**Assigned task:** Reproduce every one of the entries below word for word, leaving the pictures out.

[Start of Attachment]

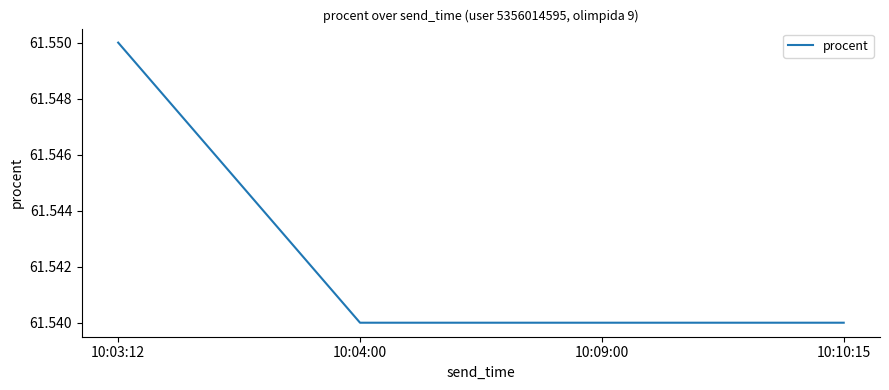

Which label corresponds to the largest value in the chart?

10:03:12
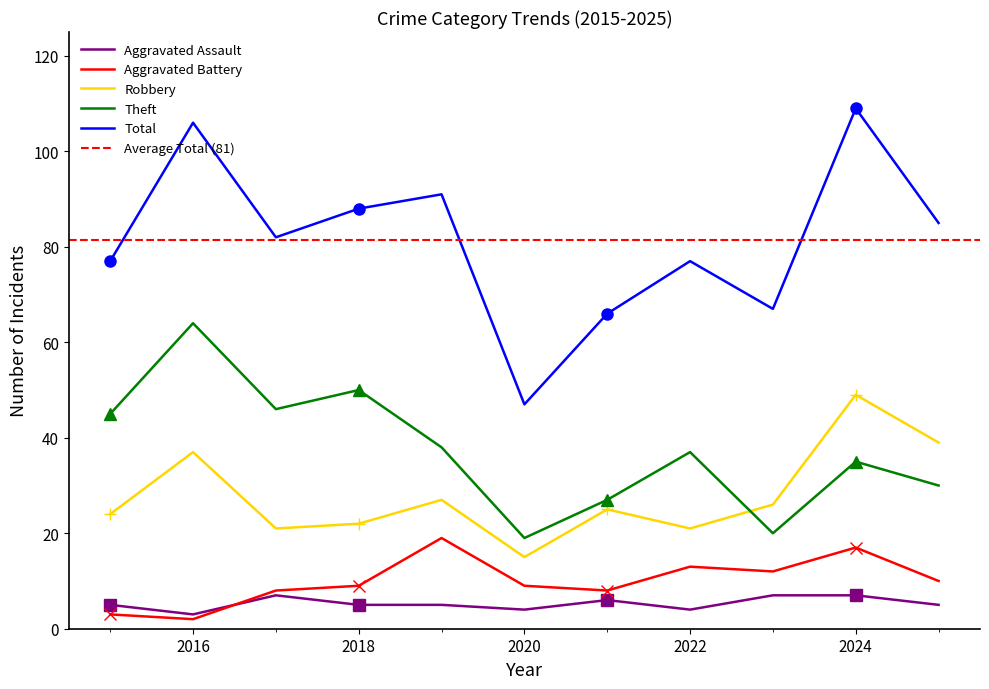

Is the value of Theft at 2024 greater than the value of Total at 2015?

No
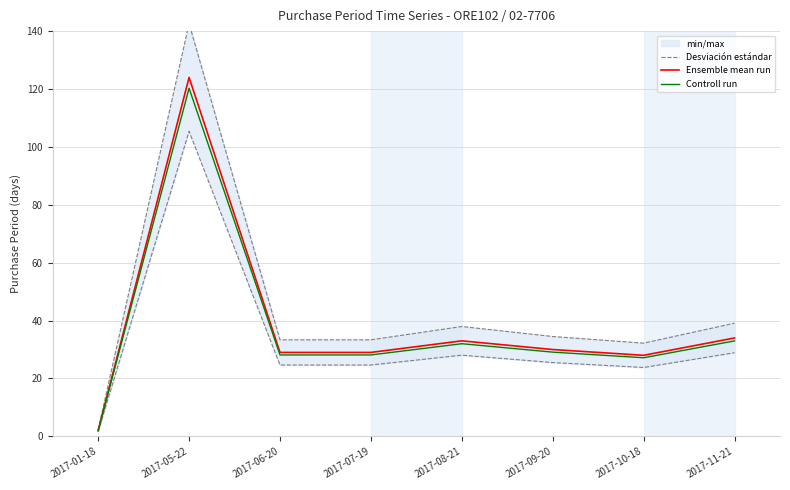

True or false: Desviación estándar has a value of 24.6 at 2017-07-19.

True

[End of Attachment]

**Response for this exercise:**
Which label corresponds to the largest value in the chart?

10:03:12

Is the value of Theft at 2024 greater than the value of Total at 2015?

No

True or false: Desviación estándar has a value of 24.6 at 2017-07-19.

True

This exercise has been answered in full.